From 8a099ac99f61871f0492864d7e95a5922e57223d Mon Sep 17 00:00:00 2001
From: Fernando Sahmkow <fsahmkow27@gmail.com>
Date: Mon, 15 Apr 2019 12:43:37 -0400
Subject: [PATCH 1/4] Correct Kepler Memory on Linear Pushes.

---
 src/video_core/engines/kepler_memory.cpp | 40 +++++++++++++++---------
 src/video_core/engines/kepler_memory.h   | 24 ++++++++++++--
 2 files changed, 48 insertions(+), 16 deletions(-)

diff --git a/src/video_core/engines/kepler_memory.cpp b/src/video_core/engines/kepler_memory.cpp
index cd51a31d78..3ed28f4a78 100644
--- a/src/video_core/engines/kepler_memory.cpp
+++ b/src/video_core/engines/kepler_memory.cpp
@@ -10,6 +10,8 @@
 #include "video_core/memory_manager.h"
 #include "video_core/rasterizer_interface.h"
 #include "video_core/renderer_base.h"
+#include "video_core/textures/convert.h"
+#include "video_core/textures/decoders.h"
 
 namespace Tegra::Engines {
 
@@ -27,30 +29,40 @@ void KeplerMemory::CallMethod(const GPU::MethodCall& method_call) {
 
     switch (method_call.method) {
     case KEPLERMEMORY_REG_INDEX(exec): {
-        state.write_offset = 0;
+        ProcessExec();
         break;
     }
     case KEPLERMEMORY_REG_INDEX(data): {
-        ProcessData(method_call.argument);
+        ProcessData(method_call.argument, method_call.IsLastCall());
         break;
     }
     }
 }
 
-void KeplerMemory::ProcessData(u32 data) {
-    ASSERT_MSG(regs.exec.linear, "Non-linear uploads are not supported");
-    ASSERT(regs.dest.x == 0 && regs.dest.y == 0 && regs.dest.z == 0);
+void KeplerMemory::ProcessExec() {
+    state.write_offset = 0;
+    state.copy_size = regs.line_length_in * regs.line_count;
+    state.inner_buffer.resize(state.copy_size);
+}
 
-    // We have to invalidate the destination region to evict any outdated surfaces from the cache.
-    // We do this before actually writing the new data because the destination address might
-    // contain a dirty surface that will have to be written back to memory.
-    const GPUVAddr address{regs.dest.Address() + state.write_offset * sizeof(u32)};
-    rasterizer.InvalidateRegion(ToCacheAddr(memory_manager.GetPointer(address)), sizeof(u32));
-    memory_manager.Write<u32>(address, data);
+void KeplerMemory::ProcessData(u32 data, bool is_last_call) {
+    const u32 sub_copy_size = std::min(4U, state.copy_size - state.write_offset);
+    std::memcpy(&state.inner_buffer[state.write_offset], &data, sub_copy_size);
+    state.write_offset += sub_copy_size;
+    if (is_last_call) {
+        UNIMPLEMENTED_IF_MSG(regs.exec.linear == 0, "Block Linear Copy is not implemented");
+        if (regs.exec.linear != 0) {
+            const GPUVAddr address{regs.dest.Address()};
+            const auto host_ptr = memory_manager.GetPointer(address);
+            // We have to invalidate the destination region to evict any outdated surfaces from the
+            // cache.
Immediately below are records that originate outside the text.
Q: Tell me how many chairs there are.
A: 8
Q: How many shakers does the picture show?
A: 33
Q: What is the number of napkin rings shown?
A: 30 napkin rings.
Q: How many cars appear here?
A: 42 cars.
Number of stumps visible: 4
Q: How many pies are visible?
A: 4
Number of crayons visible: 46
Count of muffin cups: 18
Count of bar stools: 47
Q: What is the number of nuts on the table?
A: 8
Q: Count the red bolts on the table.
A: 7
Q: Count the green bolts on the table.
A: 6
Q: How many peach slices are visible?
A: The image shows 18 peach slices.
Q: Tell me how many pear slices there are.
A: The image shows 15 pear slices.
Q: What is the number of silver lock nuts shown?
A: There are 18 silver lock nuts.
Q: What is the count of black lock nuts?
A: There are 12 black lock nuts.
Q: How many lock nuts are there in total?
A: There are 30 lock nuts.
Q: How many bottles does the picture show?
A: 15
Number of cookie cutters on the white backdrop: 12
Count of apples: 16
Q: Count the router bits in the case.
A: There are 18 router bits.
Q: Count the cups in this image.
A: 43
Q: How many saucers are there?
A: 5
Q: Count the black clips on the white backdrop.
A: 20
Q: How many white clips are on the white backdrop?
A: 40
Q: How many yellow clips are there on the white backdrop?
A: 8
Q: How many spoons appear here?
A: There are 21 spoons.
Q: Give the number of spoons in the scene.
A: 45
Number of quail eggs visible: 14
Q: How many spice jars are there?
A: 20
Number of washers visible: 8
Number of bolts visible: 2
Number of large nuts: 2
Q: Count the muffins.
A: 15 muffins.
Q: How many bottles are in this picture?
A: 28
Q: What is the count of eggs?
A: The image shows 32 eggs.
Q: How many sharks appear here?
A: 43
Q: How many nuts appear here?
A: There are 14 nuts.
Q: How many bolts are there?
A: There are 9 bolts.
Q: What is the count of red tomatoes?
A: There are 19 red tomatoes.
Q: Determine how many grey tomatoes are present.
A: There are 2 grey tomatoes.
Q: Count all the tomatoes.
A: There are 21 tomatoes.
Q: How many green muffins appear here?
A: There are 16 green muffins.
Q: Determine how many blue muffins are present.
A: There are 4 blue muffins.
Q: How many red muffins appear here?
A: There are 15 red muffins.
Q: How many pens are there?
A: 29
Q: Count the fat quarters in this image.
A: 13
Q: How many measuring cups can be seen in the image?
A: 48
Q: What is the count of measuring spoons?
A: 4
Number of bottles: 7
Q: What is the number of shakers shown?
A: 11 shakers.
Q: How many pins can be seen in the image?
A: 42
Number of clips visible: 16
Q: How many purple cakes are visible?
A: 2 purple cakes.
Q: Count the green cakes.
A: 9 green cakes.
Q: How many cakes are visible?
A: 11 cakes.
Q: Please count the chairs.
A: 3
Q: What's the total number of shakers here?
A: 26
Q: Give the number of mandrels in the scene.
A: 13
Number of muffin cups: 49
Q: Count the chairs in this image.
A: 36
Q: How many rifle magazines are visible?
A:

We do this before actually writing the new data because the destination
+            // address might contain a dirty surface that will have to be written back to memory.
 
-    system.GPU().Maxwell3D().dirty_flags.OnMemoryWrite();
-
-    state.write_offset++;
+            rasterizer.InvalidateRegion(ToCacheAddr(host_ptr), state.copy_size);
+            std::memcpy(host_ptr, state.inner_buffer.data(), state.copy_size);
+            system.GPU().Maxwell3D().dirty_flags.OnMemoryWrite();
+        }
+    }
 }
 
 } // namespace Tegra::Engines
diff --git a/src/video_core/engines/kepler_memory.h b/src/video_core/engines/kepler_memory.h
index 78b6c3e458..5f892ddad1 100644
--- a/src/video_core/engines/kepler_memory.h
+++ b/src/video_core/engines/kepler_memory.h
@@ -6,6 +6,7 @@
 
 #include <array>
 #include <cstddef>
+#include <vector>
 #include "common/bit_field.h"
 #include "common/common_funcs.h"
 #include "common/common_types.h"
@@ -51,7 +52,11 @@ public:
                     u32 address_high;
                     u32 address_low;
                     u32 pitch;
-                    u32 block_dimensions;
+                    union {
+                        BitField<0, 4, u32> block_width;
+                        BitField<4, 4, u32> block_height;
+                        BitField<8, 4, u32> block_depth;
+                    };
                     u32 width;
                     u32 height;
                     u32 depth;
@@ -63,6 +68,18 @@ public:
                         return static_cast<GPUVAddr>((static_cast<GPUVAddr>(address_high) << 32) |
                                                      address_low);
                     }
+
+                    u32 BlockWidth() const {
+                        return 1U << block_width.Value();
+                    }
+
+                    u32 BlockHeight() const {
+                        return 1U << block_height.Value();
+                    }
+
+                    u32 BlockDepth() const {
+                        return 1U << block_depth.Value();
+                    }
                 } dest;
 
                 struct {
@@ -81,6 +98,8 @@ public:
 
     struct {
         u32 write_offset = 0;
+        u32 copy_size = 0;
+        std::vector<u8> inner_buffer;
     } state{};
 
 private:
@@ -88,7 +107,8 @@ private:
     VideoCore::RasterizerInterface& rasterizer;
     MemoryManager& memory_manager;
 
-    void ProcessData(u32 data);
+    void ProcessExec();
+    void ProcessData(u32 data, bool is_last_call);
 };
 
 #define ASSERT_REG_POSITION(field_name, position)                                                  \

From bec28d692d21a42f17ae26f0ab6271aca1c233cd Mon Sep 17 00:00:00 2001
From: Fernando Sahmkow <fsahmkow27@gmail.com>
Date: Mon, 15 Apr 2019 21:06:04 -0400
Subject: [PATCH 2/4] Implement Block Linear copies in Kepler Memory.

---
 src/video_core/engines/kepler_memory.cpp | 19 ++++++++++++++-----
 src/video_core/textures/decoders.cpp     | 21 +++++++++++++++++++++
 src/video_core/textures/decoders.h       |  3 +++
 3 files changed, 38 insertions(+), 5 deletions(-)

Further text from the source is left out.